Start of Block

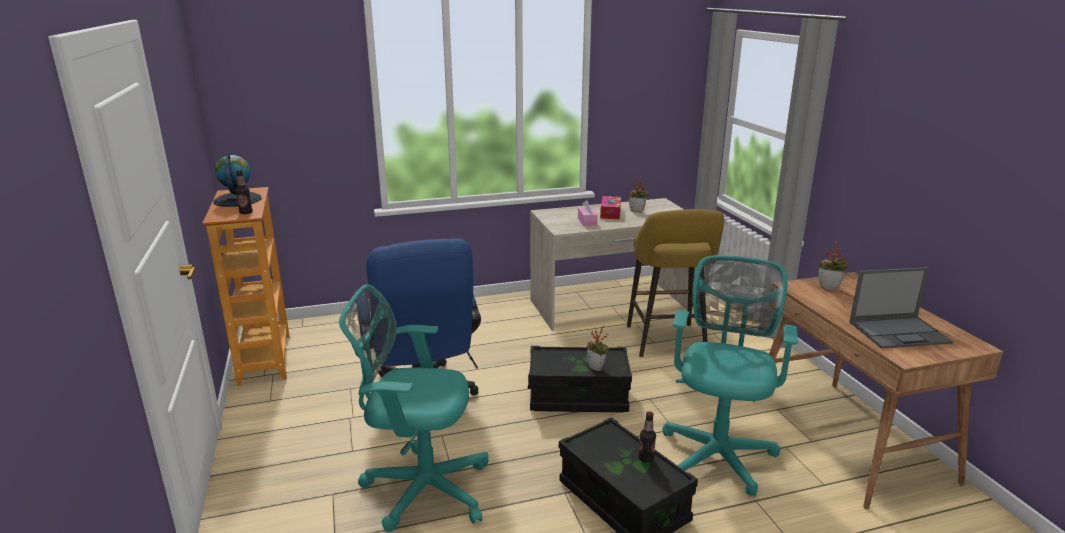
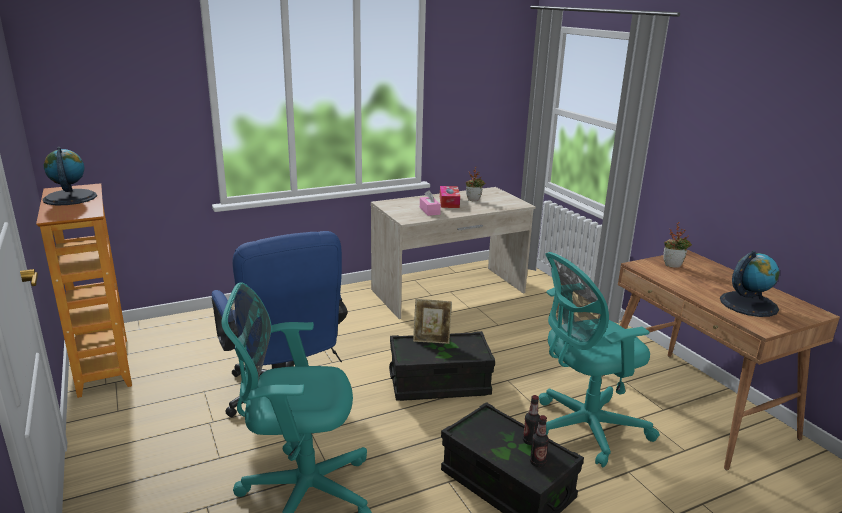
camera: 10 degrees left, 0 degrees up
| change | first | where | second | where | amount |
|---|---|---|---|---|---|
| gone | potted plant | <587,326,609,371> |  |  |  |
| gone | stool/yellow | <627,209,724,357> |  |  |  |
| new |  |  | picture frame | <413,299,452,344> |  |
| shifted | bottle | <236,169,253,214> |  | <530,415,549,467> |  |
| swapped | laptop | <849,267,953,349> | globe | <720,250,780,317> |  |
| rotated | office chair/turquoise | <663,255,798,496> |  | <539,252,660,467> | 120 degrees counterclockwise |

End of Block
Start of Block

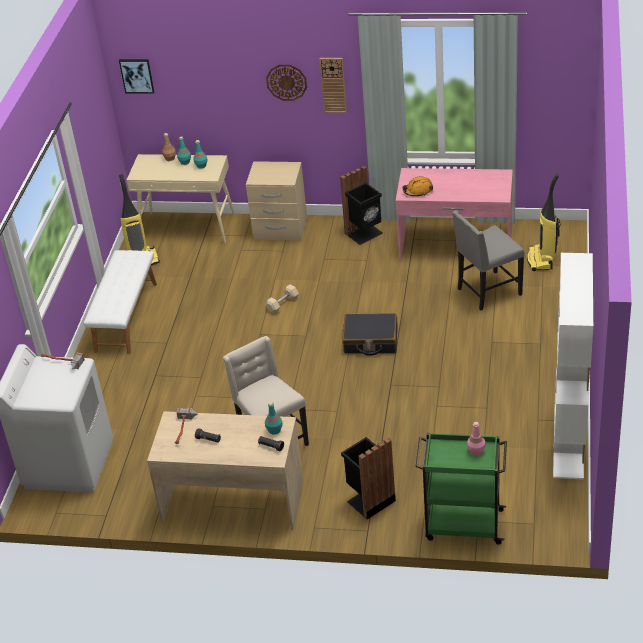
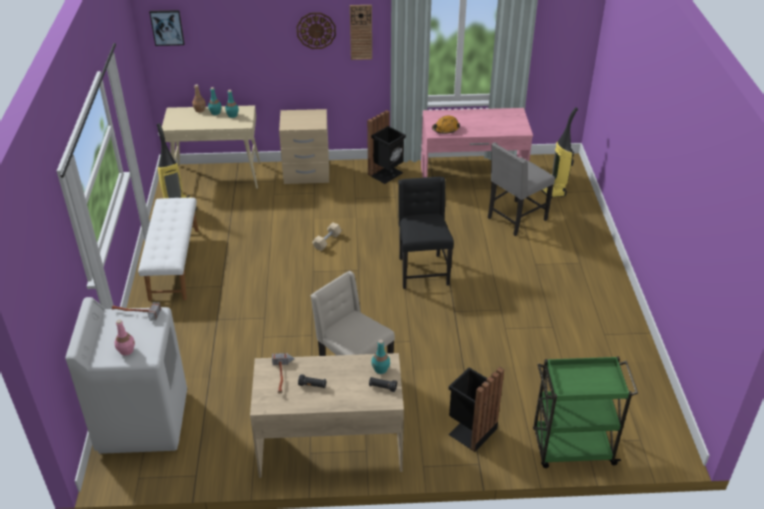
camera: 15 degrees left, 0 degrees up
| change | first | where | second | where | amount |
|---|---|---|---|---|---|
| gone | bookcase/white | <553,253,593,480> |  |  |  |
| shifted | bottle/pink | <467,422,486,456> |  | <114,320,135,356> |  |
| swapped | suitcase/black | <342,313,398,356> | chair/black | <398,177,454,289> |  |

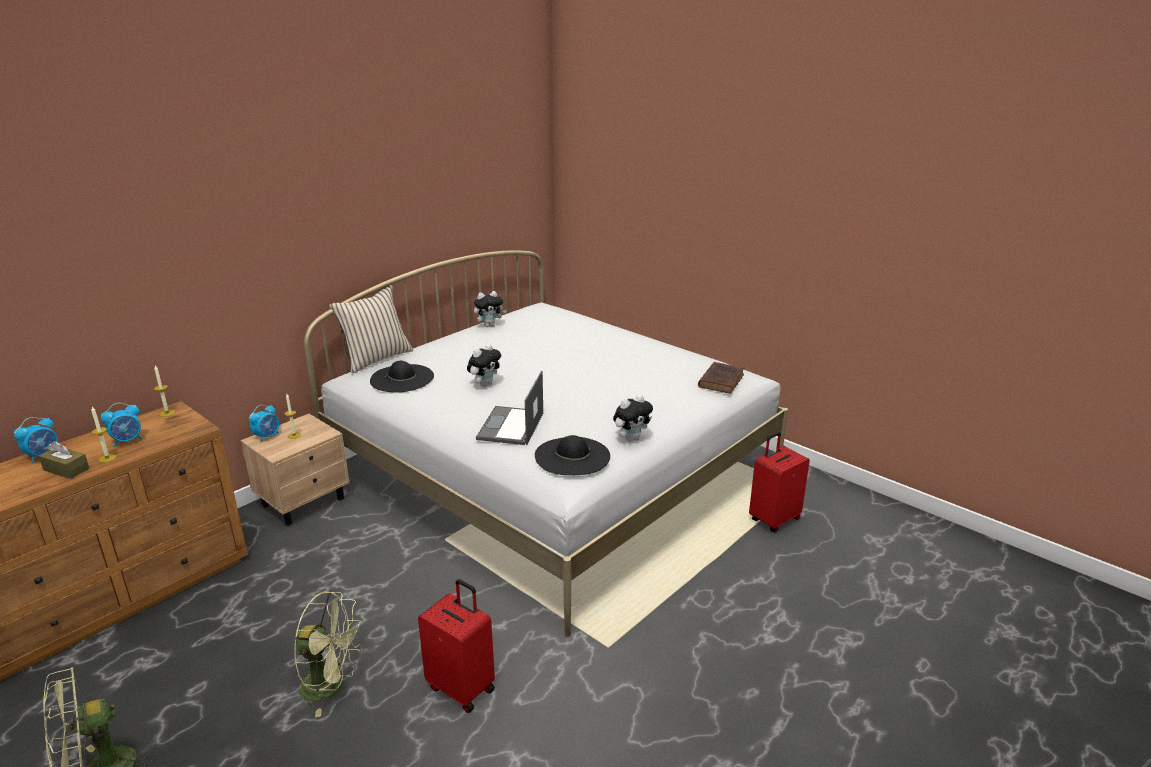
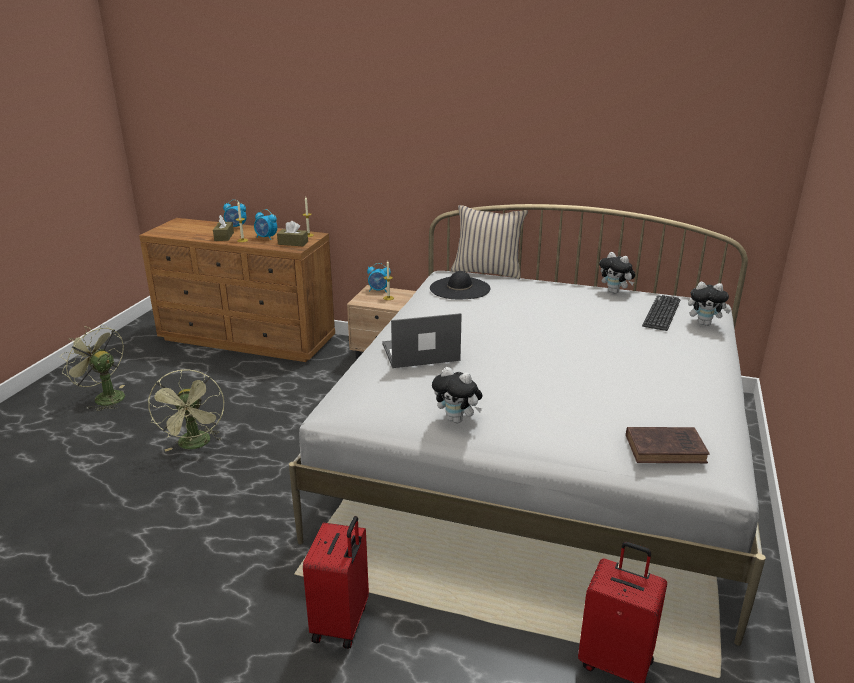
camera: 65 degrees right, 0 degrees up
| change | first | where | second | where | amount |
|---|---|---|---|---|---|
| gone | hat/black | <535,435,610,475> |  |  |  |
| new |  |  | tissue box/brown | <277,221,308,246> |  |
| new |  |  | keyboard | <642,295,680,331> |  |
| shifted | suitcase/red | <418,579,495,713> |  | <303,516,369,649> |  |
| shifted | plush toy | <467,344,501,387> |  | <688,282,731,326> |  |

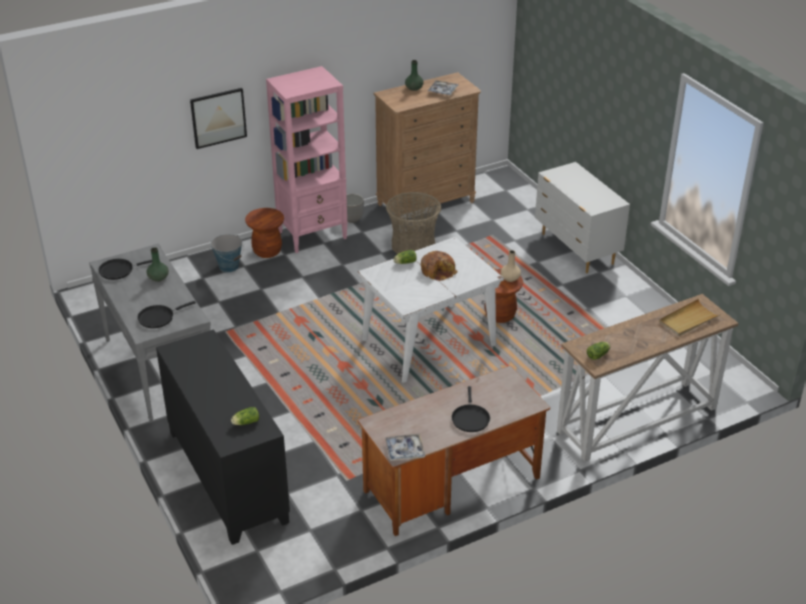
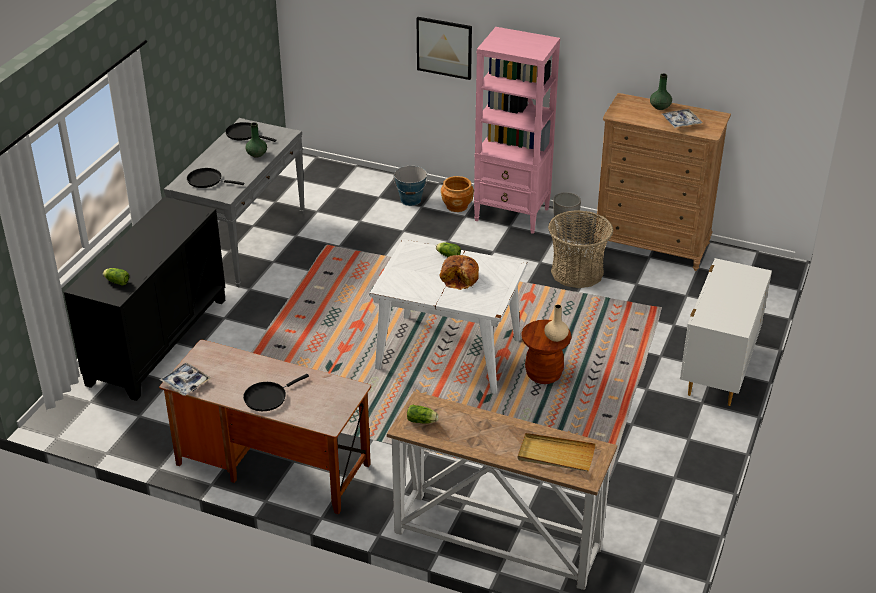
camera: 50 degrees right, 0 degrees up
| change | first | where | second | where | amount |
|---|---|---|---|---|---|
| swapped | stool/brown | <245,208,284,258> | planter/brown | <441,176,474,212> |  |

End of Block
Start of Block

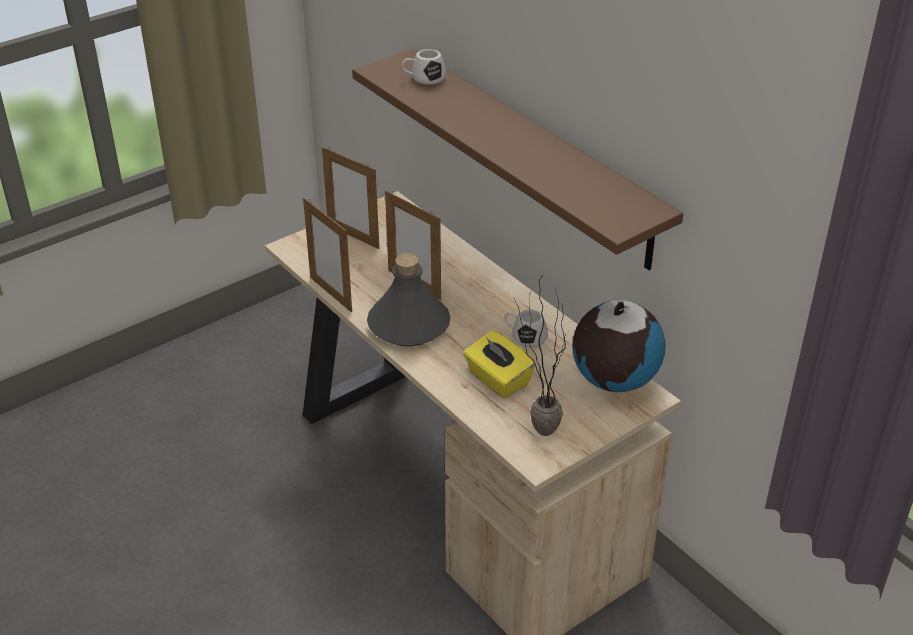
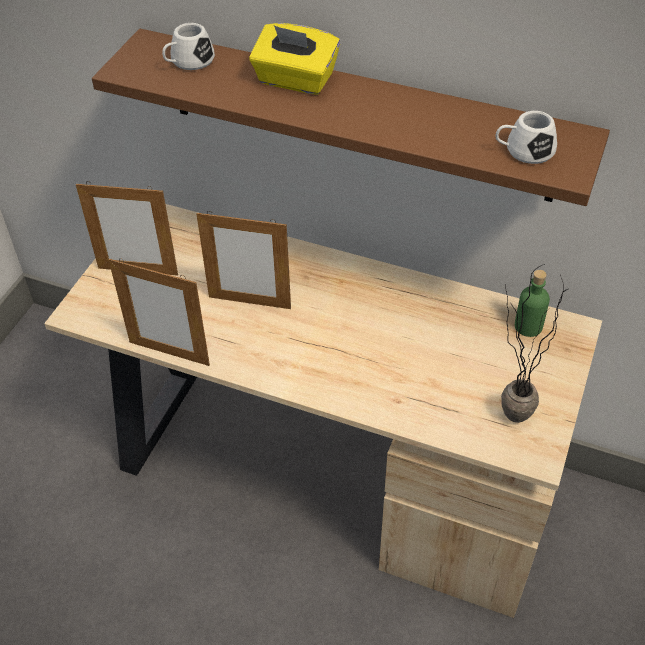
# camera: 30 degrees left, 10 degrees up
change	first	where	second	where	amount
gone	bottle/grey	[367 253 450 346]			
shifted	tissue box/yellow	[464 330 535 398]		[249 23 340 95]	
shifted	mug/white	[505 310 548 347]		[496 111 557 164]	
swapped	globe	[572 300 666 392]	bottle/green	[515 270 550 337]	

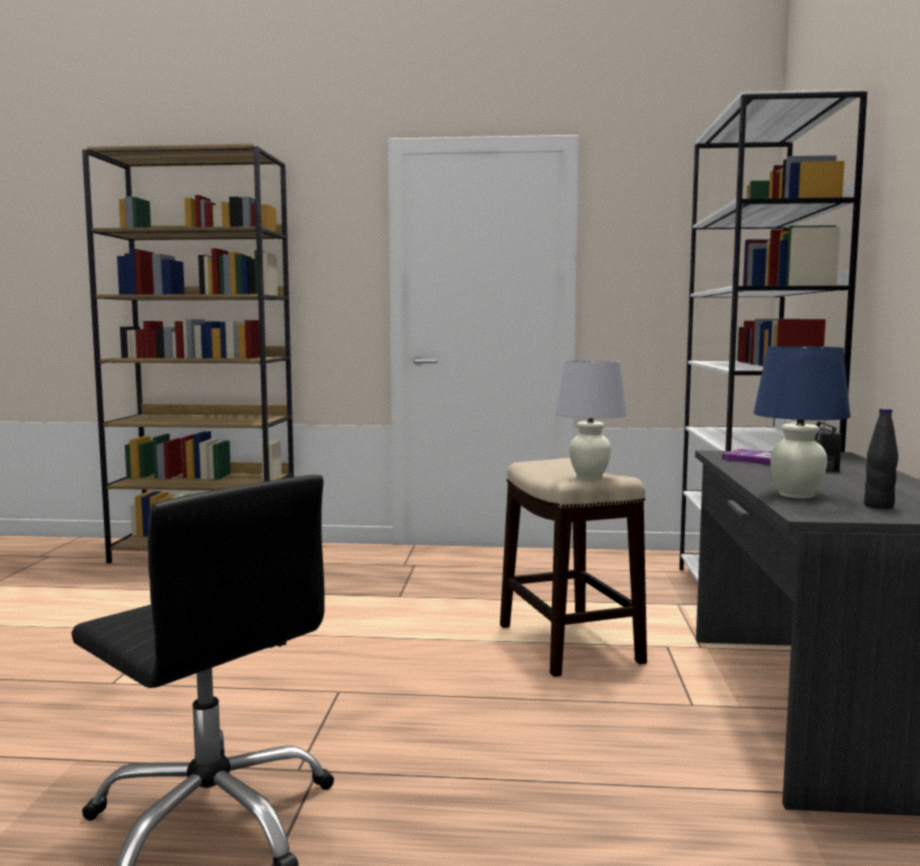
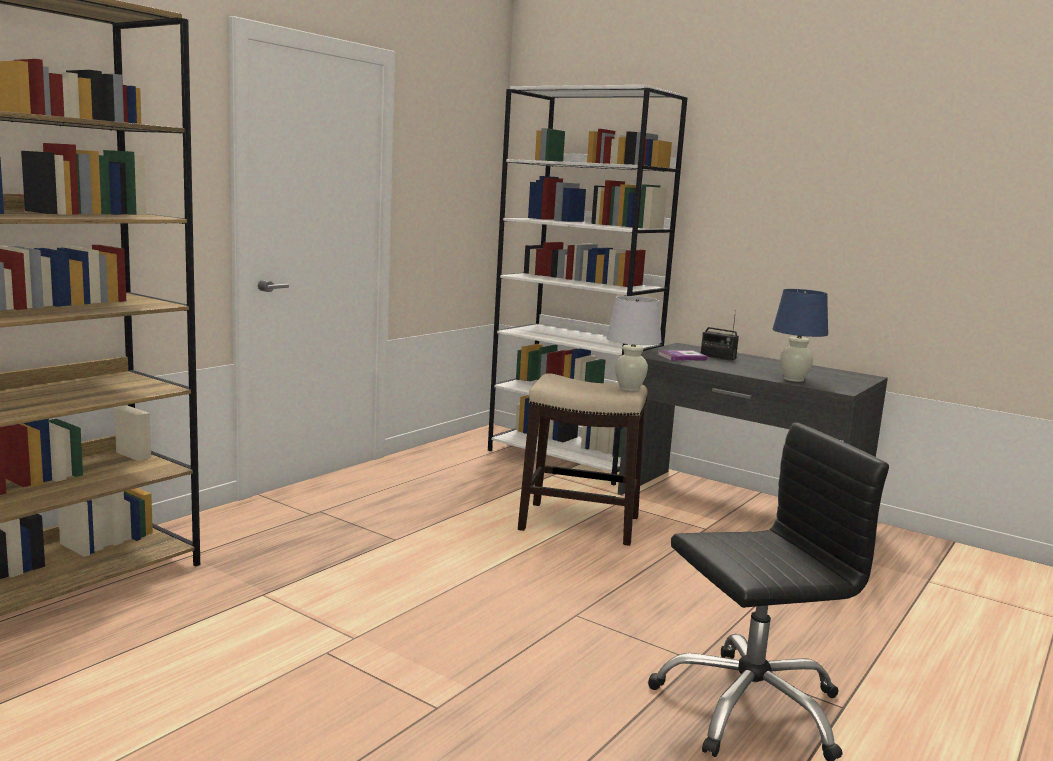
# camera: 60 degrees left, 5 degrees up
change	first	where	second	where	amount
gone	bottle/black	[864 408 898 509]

End of Block

#### WHAT YOU SHOULD DO:
Could you return exactly the stretch of the data above that starts at the line with "# camera: 30 degrees left, 10 degrees up" and ends at the line with "111 557 164]", both lines included?

#### RESPONSE:
# camera: 30 degrees left, 10 degrees up
change	first	where	second	where	amount
gone	bottle/grey	[367 253 450 346]			
shifted	tissue box/yellow	[464 330 535 398]		[249 23 340 95]	
shifted	mug/white	[505 310 548 347]		[496 111 557 164]	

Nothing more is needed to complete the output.